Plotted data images
···

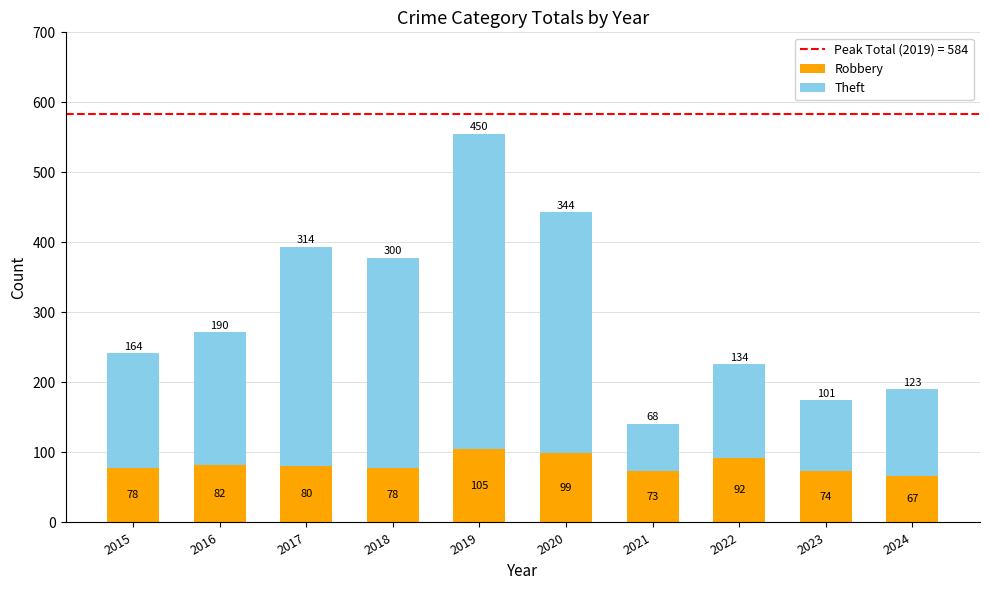

True or false: Robbery has a value of 117 at 2021.

False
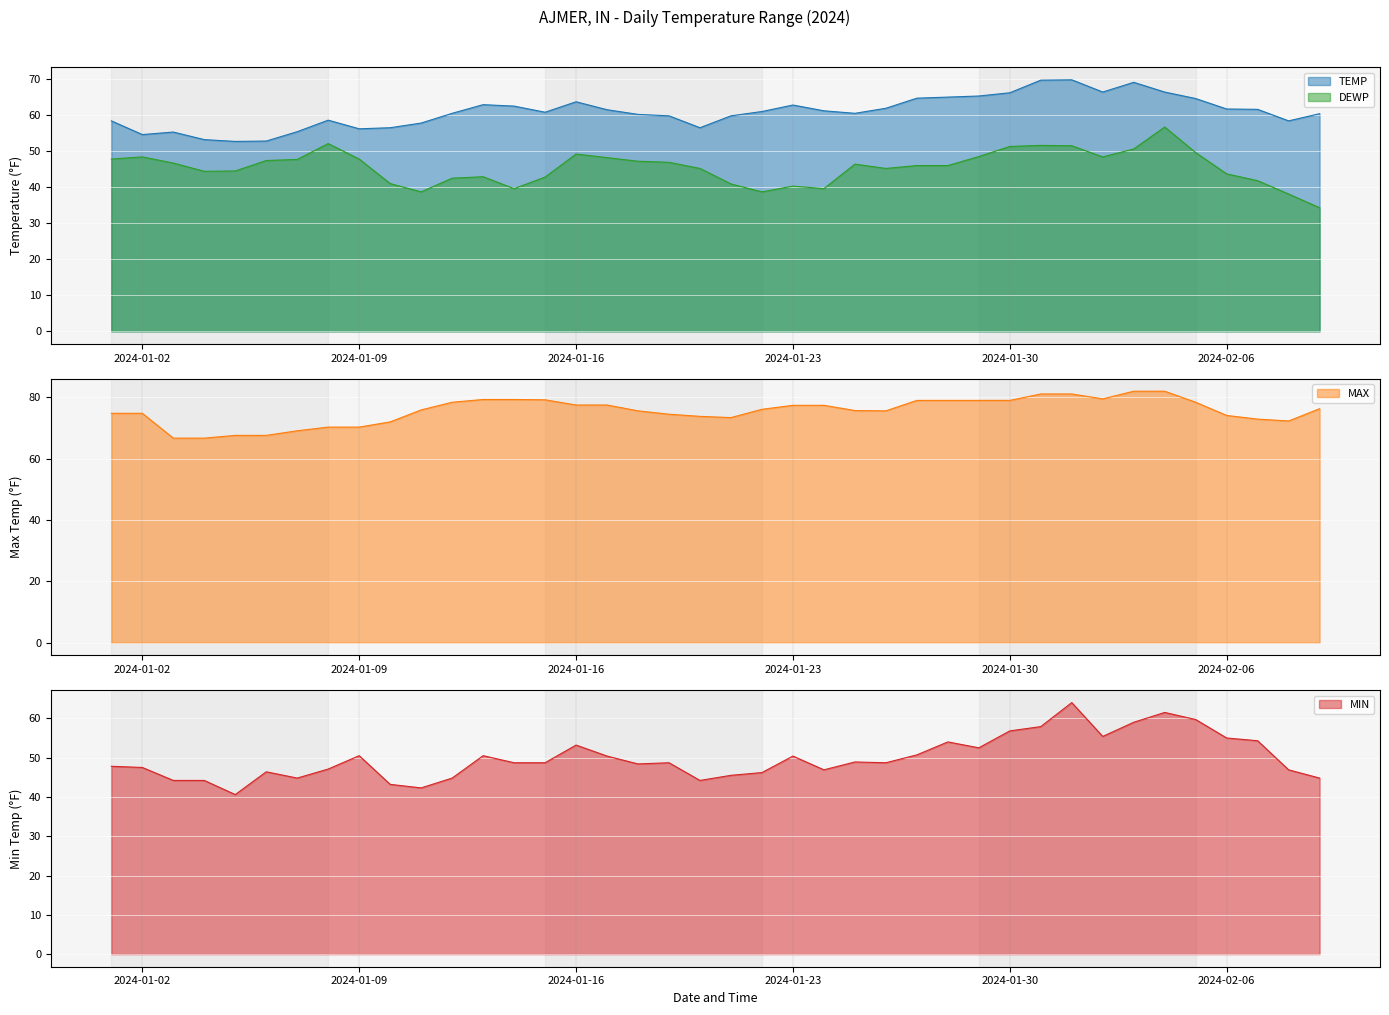

How many data points does each series have?

40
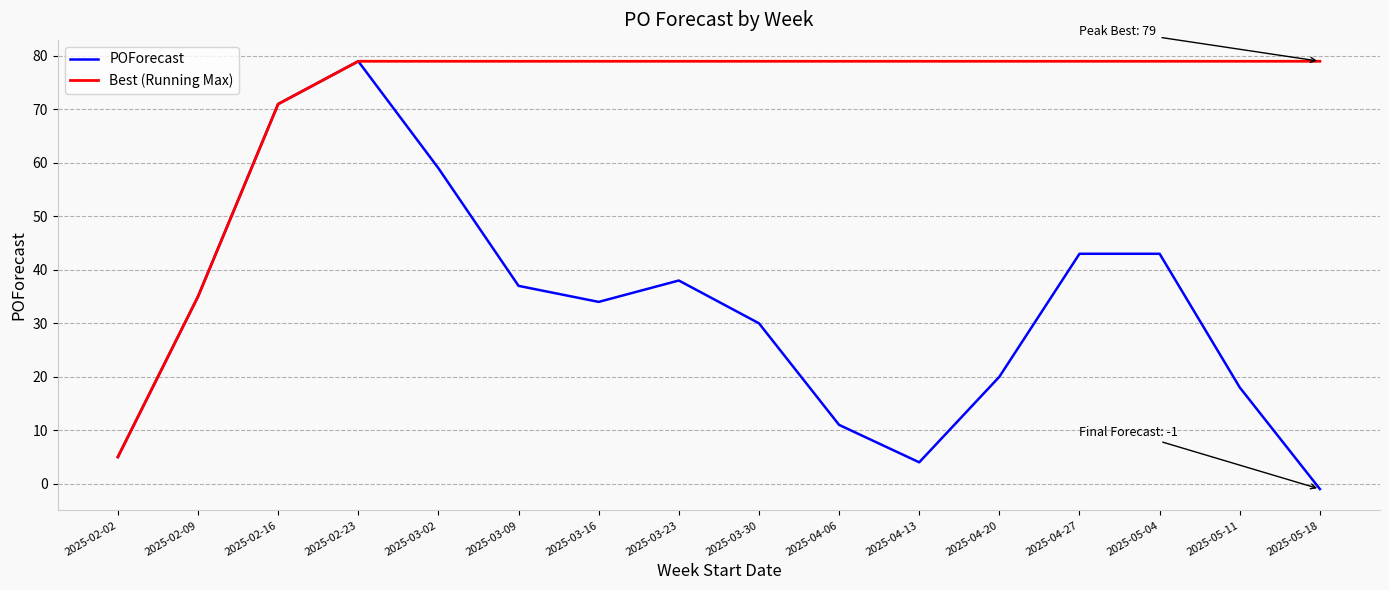

What is the sum of the POForecast values at 2025-04-06 and 2025-05-11?

29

···

• [What is being asked]:
Render the data above as a JSON list of strings, one string per line, with blank lines omitted. Leave the pictures out of the answer.

• [Written response]:
[
  "True or false: Robbery has a value of 117 at 2021.",
  "False",
  "How many data points does each series have?",
  "40",
  "What is the sum of the POForecast values at 2025-04-06 and 2025-05-11?",
  "29"
]